- [Task objective] Among the entries, find the lines with the string "Blocos" and report them.

- [Page-level text extractions]
=== Section Start ===

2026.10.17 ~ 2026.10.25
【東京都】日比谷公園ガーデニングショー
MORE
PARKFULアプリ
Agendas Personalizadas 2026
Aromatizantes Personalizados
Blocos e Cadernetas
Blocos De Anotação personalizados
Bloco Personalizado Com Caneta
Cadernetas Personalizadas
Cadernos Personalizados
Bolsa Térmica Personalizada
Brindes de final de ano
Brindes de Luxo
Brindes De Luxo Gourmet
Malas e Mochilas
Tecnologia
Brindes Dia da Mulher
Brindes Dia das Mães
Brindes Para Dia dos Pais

=== Section End ===

- [Exercise solution]
Blocos e Cadernetas
Blocos De Anotação personalizados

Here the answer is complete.